This article is from the archives of the UB Reporter.
News

Srihari wins major award

  • “Buffalo has played an interesting role in the history of machine learning.”

    Sargur Srihari
    SUNY Distinguished Professor, Department of Computer Science and Engineering
By BRIAN PETERS
Published: October 24, 2011

Sargur N. Srihari, SUNY Distinguished Professor in the Department of Computer Science and Engineering and director of the Center of Excellence in Document Analysis and Recognition (CEDAR), has won the 2011 International Conference on Document Analysis and Recognition (ICDAR) Outstanding Achievements award.

Srihari is being honored with the award for his outstanding and continued contributions to research and education in handwriting recognition and document analysis, and for his service to the community.

He recently traveled to Beijing to accept the award and serve as a keynote speaker at the conference, held bi-annually by the International Association for Pattern Recognition.

His talk, entitled “Probabilistic Graphical Models in Machine Learning,” focused on the design of computer programs that learn and are able to modify their behavior in an environment of constantly changing information. Without machine learning, many computers that deal with rapidly changing data would require constant reprogramming.

Machine learning is crucial in fields such as document analysis and recognition due to the difficulty of expressing perceptual images, such as handwriting, in algorithms that computers can understand. Many of the advancements in machine learning were developed locally.

“Buffalo has played an interesting role in the history of machine learning,” Srihari says. “The first generation of machine learning programs, known as perceptrons, was developed at Calspan Corporation, here in Buffalo, in the 1960s. Many second-generation machine-learning programs were enabled by postal data collected at the Buffalo post office by UB CEDAR students.”
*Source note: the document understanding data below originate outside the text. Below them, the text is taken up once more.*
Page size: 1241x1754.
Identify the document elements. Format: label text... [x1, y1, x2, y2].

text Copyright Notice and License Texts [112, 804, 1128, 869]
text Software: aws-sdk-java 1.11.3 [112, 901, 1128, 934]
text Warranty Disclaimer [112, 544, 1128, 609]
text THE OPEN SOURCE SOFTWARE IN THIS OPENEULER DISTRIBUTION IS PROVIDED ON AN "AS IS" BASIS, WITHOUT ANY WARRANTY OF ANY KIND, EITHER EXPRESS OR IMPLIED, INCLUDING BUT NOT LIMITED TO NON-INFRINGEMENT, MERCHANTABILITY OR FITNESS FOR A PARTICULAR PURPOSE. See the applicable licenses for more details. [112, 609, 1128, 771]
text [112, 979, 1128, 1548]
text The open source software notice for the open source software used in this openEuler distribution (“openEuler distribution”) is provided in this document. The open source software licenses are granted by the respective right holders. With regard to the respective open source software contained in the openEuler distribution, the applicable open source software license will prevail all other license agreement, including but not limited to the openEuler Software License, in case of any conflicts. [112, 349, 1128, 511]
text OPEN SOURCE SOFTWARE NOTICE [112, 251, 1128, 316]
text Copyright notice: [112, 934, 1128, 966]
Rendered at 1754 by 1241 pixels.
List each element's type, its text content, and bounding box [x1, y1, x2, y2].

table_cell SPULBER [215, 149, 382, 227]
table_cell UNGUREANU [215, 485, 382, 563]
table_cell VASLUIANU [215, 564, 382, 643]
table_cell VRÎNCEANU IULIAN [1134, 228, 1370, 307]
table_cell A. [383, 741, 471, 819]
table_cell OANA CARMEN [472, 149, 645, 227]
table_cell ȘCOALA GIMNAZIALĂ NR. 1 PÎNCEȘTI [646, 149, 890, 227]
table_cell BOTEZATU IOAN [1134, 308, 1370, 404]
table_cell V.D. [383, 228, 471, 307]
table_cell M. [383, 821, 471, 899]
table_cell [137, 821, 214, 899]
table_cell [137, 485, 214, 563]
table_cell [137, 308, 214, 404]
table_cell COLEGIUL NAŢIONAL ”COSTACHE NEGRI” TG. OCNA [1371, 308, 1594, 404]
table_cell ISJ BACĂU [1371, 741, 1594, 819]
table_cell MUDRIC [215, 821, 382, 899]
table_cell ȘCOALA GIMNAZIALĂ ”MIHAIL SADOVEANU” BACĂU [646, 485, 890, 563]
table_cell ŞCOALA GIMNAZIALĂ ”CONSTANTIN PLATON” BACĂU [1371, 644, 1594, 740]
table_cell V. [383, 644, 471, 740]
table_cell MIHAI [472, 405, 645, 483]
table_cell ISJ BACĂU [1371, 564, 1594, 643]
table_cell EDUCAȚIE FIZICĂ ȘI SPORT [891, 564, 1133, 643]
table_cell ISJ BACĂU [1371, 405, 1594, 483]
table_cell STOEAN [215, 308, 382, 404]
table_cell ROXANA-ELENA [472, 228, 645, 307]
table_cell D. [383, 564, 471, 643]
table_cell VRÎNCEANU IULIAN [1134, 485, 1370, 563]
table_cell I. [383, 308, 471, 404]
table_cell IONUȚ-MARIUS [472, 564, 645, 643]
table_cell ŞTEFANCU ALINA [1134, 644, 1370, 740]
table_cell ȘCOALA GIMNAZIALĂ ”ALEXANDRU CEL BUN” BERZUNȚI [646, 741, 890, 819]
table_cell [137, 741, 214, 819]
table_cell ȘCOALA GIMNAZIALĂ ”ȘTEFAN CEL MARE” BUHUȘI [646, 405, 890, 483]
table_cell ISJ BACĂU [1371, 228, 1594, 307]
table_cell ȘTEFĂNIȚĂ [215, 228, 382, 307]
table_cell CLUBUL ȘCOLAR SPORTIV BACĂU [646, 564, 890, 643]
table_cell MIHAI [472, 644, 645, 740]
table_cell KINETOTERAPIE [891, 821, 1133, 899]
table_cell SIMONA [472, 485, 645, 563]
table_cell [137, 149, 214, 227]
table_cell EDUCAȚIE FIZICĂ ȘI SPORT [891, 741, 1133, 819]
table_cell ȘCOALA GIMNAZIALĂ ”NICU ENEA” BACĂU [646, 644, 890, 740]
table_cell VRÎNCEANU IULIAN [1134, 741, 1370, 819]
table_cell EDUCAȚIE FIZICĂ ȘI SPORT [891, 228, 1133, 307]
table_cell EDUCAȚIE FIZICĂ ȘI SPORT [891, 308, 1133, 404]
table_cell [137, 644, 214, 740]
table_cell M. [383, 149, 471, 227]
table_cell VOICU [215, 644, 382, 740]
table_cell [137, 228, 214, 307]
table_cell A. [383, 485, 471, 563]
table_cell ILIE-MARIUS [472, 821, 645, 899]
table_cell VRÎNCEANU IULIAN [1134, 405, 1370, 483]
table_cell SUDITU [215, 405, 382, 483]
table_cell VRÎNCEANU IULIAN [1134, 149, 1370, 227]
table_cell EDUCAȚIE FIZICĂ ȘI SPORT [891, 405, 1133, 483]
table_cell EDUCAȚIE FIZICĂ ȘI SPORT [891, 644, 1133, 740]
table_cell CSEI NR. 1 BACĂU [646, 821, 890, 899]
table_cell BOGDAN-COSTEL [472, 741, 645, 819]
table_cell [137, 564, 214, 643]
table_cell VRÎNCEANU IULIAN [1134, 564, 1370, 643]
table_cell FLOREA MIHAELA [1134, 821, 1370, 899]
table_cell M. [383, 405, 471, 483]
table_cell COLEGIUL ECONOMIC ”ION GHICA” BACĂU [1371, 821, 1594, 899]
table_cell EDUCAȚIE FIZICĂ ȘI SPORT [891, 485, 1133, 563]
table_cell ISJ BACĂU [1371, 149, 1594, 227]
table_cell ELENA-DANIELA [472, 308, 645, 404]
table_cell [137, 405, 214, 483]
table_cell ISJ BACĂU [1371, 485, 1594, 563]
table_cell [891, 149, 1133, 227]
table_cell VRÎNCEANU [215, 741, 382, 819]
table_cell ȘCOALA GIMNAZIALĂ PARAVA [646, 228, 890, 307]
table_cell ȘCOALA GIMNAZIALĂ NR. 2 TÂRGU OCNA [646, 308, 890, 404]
CEDAR is one of the largest research centers in the world devoted to developing new technologies that can recognize and read handwriting. Research by Srihari, his colleagues and students at CEDAR that enabled machines to recognize and understand handwriting was at the core of the first handwritten address-interpretation system used by the U.S. Postal Service. The research later was applied to “reading” tax forms and to forensic handwriting analysis.

“The third generation of machine-learning programs, which are based on probabilistic graphical models, are what enable many of today's natural language applications,” Srihari says.

An example of these third-generation programs is text analytics engines, which are capable of extracting such information as names and organizations from text in a variety of languages, including English, Chinese, Russian and Urdu.

The ICDAR conference also presents an award to promising researchers under the age of 40. Three of Srihari’s former students have won the award, including Venugopal Govindaraju, SUNY Distinguished Professor of Computer Science and Engineering and director of the Center for Unified Biometrics and Sensors at UB, who received the award in 2001; Jonathan Hull, director of Ricoh Research in Palo Alto, Calif., who won in 1997; and Tin Kam Ho, head of statistics research at Lucent Bell Labs in Murray Hill, NJ, who won in 1999.

In addition to founding and directing CEDAR, Srihari is a fellow of the Institute for Electrical and Electronics Engineers (IEEE) and the International Association of Pattern Recognition. He organized the first-ever international workshop on computational forensics in the U.S., which was held at the National Academy of Sciences. He also has been a member of federal committees charged with developing and applying the best scientific standards to important social issues, serving on the Board of Scientific Counselors of the National Library of Medicine and the National Academy of Sciences Committee on Identifying the Needs of the Forensic Science Community. In addition, he is the author of more than 300 peer-reviewed publications and the subject of major coverage in the news media.